16. At least one photovoltaic solar cell according to Claim 1, wherein the at least one cell wherein the device case is substantially transparent and is formed to have a convex, thickened topside that is selected to have a higher impact resistance and which is also formed to function as a focusing lens for incoming light.
17. At least one photovoltaic solar cell according to Claim 1, wherein the at least one cell wired to another cell in a parallel circuit whereby circuit current resistance is minimized.
18. At least one photovoltaic solar cell according to Claim 1, wherein the at least one cell is adapted to, when the tissue is exposed to light, generates current in excess of that needed by the electronic device.
19. At least one photovoltaic solar cell according to Claim 1, wherein the at least one cell includes a resistor to prevent a charging voltage exceeding the full-charge rated voltage of the battery(s).
20. At least one photovoltaic solar cell according to Claim 1, wherein the at least one cell is adapted to connect to the device case at a junction that includes additional electrical leads whereby the number of exit points in the case are minimized.
21. At least one photovoltaic solar cell according to Claim 17, wherein the device case junction is fitted with at least one annular ring adapted to seal against the intrusion of bodily fluids.
22. At least one photovoltaic solar cell according to Claim 17, wherein a forward biasing diode is incorporated in the device permitting a one-way flow of current from the cells to the device.
23. At least one photovoltaic solar cell according to Claim 1, wherein the at least one cell is in electrical communication with a reactance switching circuit included within the electronic device that is operative to switch the current generated by the at least one cell between a battery recharge circuit and a device powering circuit.
24. At least one photovoltaic solar cell according to Claim 1, wherein the at least one cell is in electrical communication with a switch that can be operated by pressing on the tissue proximate to the switch.
25. A subcutaneous photovoltaic power supply device for supplying electrical power to recharge a battery of a medical device implanted beneath living tissue, comprising: at least one subcutaneously implanted photovoltaic cell adapted to produce a predetermined power output sufficient to, when the tissue is exposed to light, recharge the battery of a medical device.

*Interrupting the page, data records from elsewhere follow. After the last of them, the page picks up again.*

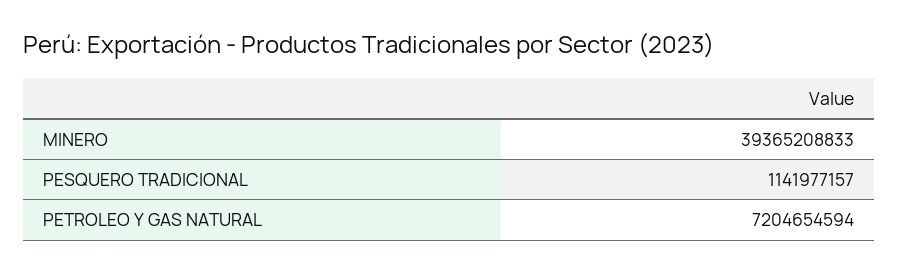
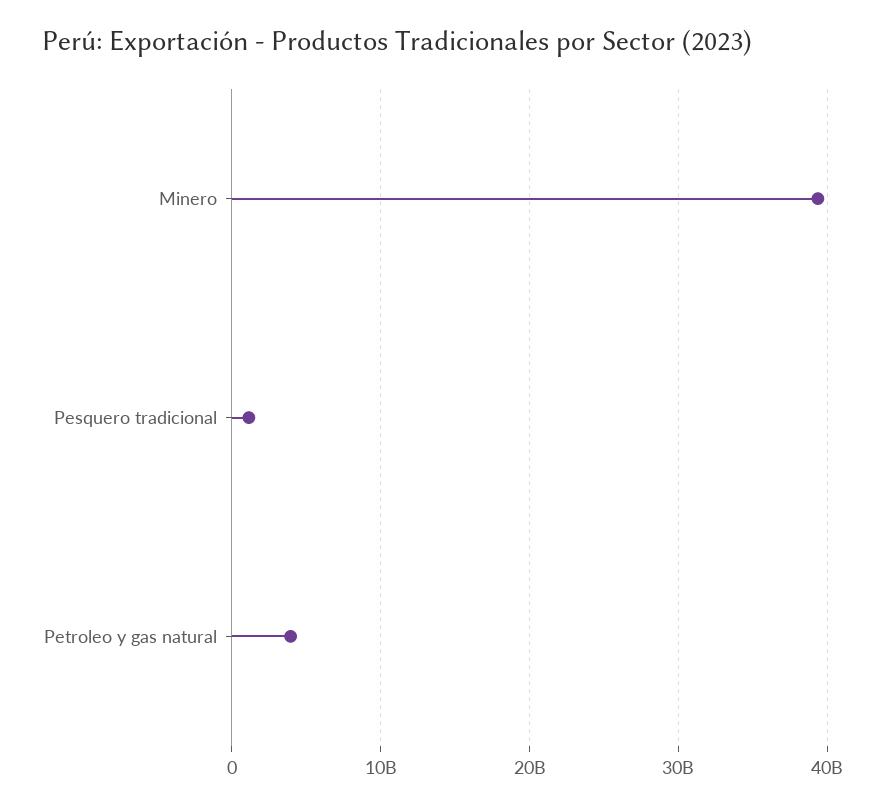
PETROLEO Y GAS NATURAL: 7204654594 -> 4000000000

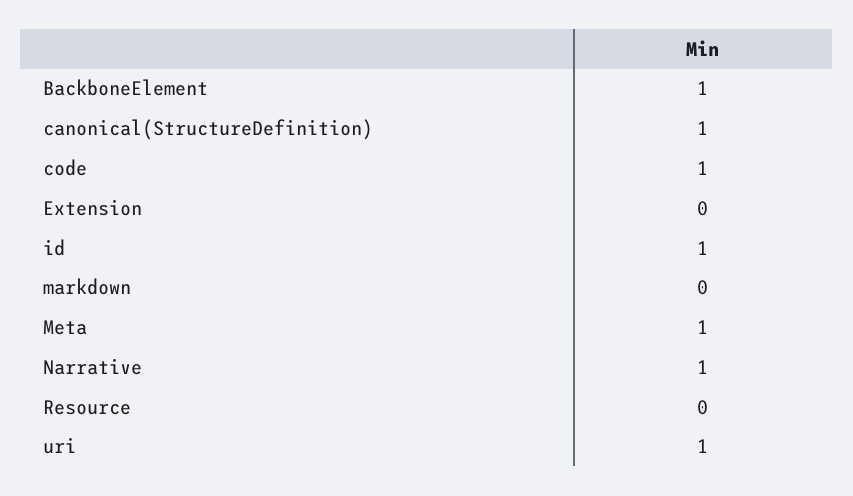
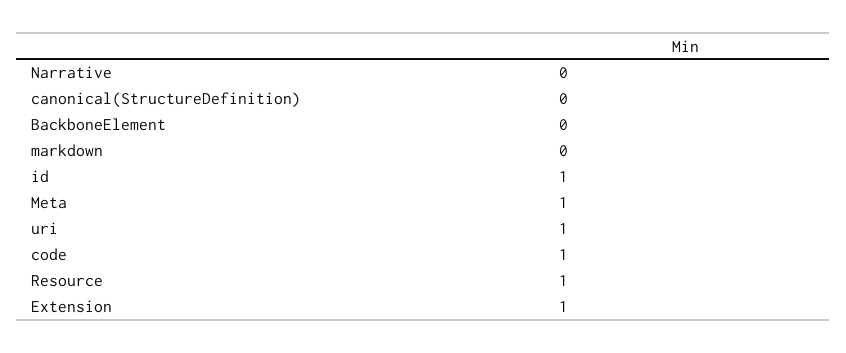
BackboneElement: 1 -> 0
canonical(StructureDefinition): 1 -> 0
Extension: 0 -> 1
Narrative: 1 -> 0
Resource: 0 -> 1

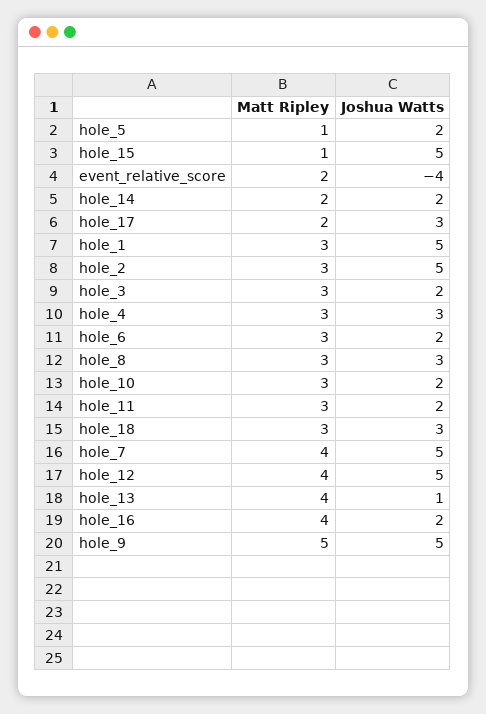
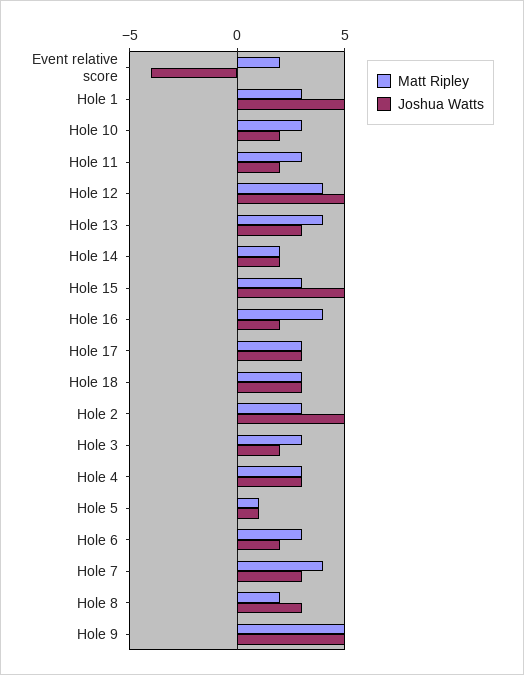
Joshua Watts, hole_5: 2 -> 1
Matt Ripley, hole_15: 1 -> 3
Matt Ripley, hole_17: 2 -> 3
Matt Ripley, hole_8: 3 -> 2
Joshua Watts, hole_7: 5 -> 3
Joshua Watts, hole_13: 1 -> 3

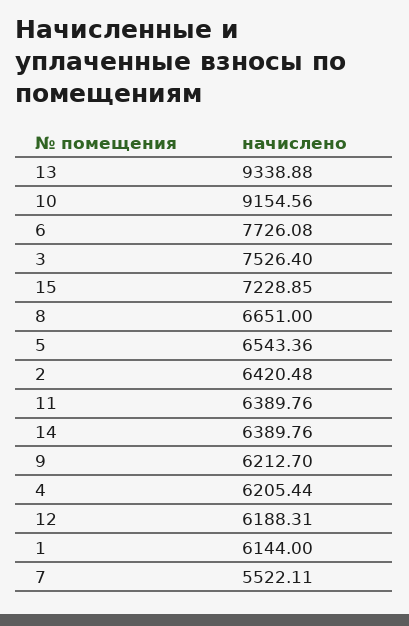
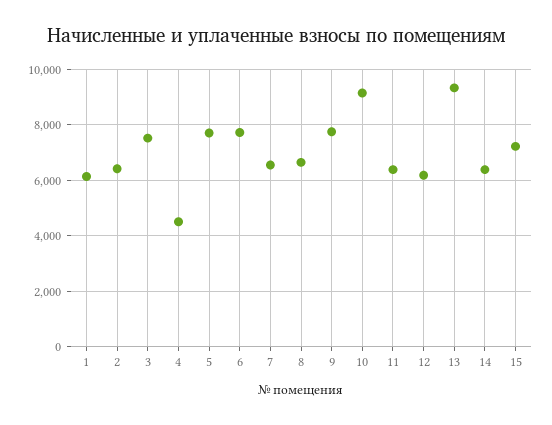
5: 6543.36 -> 7750
9: 6212.7 -> 7750
4: 6205.44 -> 4500
7: 5522.11 -> 6500

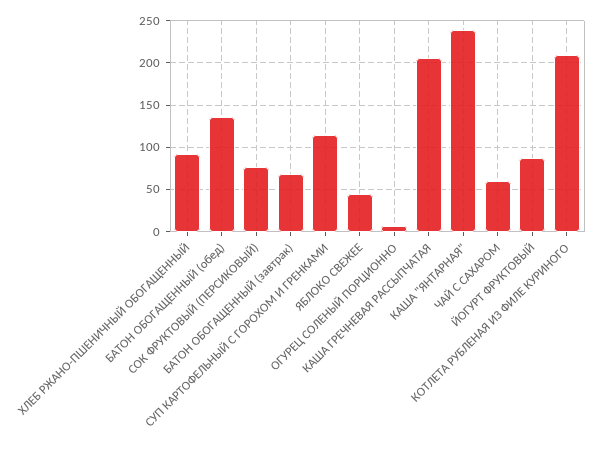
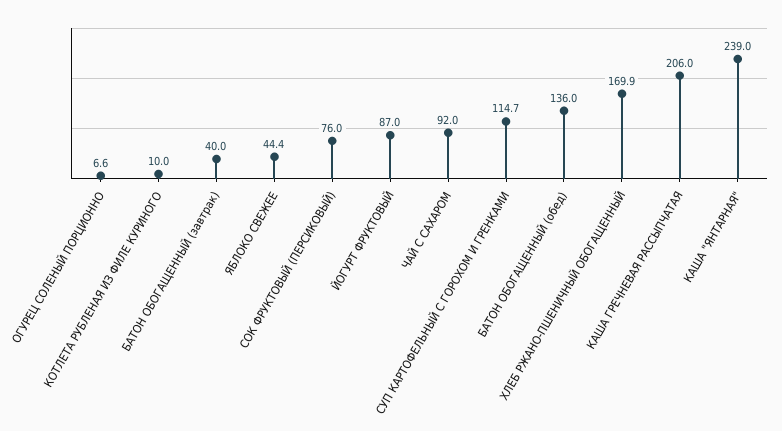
ХЛЕБ РЖАНО-ПШЕНИЧНЫЙ ОБОГАЩЕННЫЙ: 90 -> 169.9
БАТОН ОБОГАЩЕННЫЙ (завтрак): 70 -> 40
ЧАЙ С САХАРОМ: 60 -> 92
КОТЛЕТА РУБЛЕНАЯ ИЗ ФИЛЕ КУРИНОГО: 210 -> 10

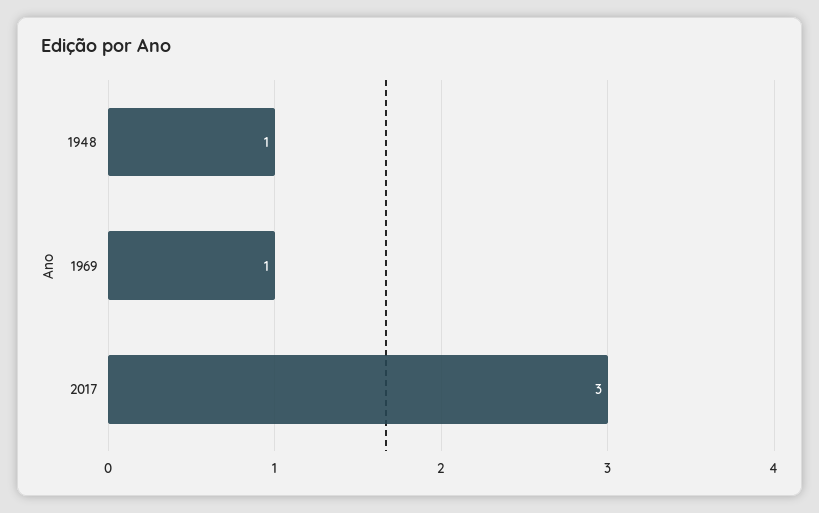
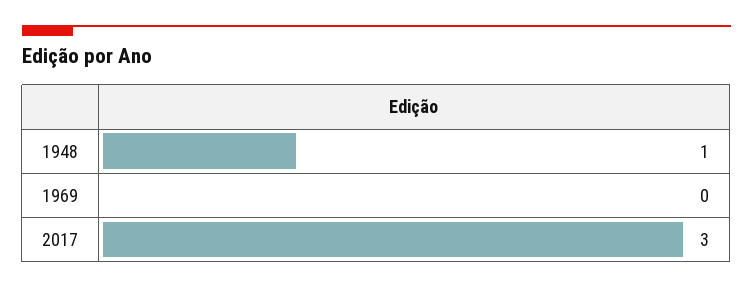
1969: 1 -> 0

26. A subcutaneous photovoltaic power supply device for supplying electrical power to energize a medical device implanted beneath living tissue, comprising: at least one subcutaneously implanted photovoltaic cell adapted to produce a continuous, predetermined power output sufficient to, when the tissue is exposed to light, energize the medical device.
27. At least one solar cell according to Claim 1, wherein an a.c. back to d.c.
inverter attached to an induction coil which is an integral part of implanted solar cell(s) on their underside designed to receive current from an external induction coil with the current feeding into the pick-up wires imbedded in the implanted solar cell(s).
28. At least one solar cell according to Claim 1, wherein the cell(s) is placed underneath dermis over the wearer's forehead so as to transmit current into a second induction coil placed on the periphery of a concave base attached to the back of the eye directly to light sensitive cells transmitting visual images into the wearer's brain.
29. At least one solar cell according to Claim 1, wherein an aggregation of cells are positioned along the wearer's temple so as to transmit electrical energy into an eye implanted receiving coil.
30. At least one solar cell according to Claim 1, wherein an induction coil is added to the inward facing side of sub-cutaneously implanted solar cell(s) that transmit electrical energy to a second induction coil located directly underneath the solar cell mounted coil inside an optically transparent device so current is transmitted to the second coil without physical connection of the two coils.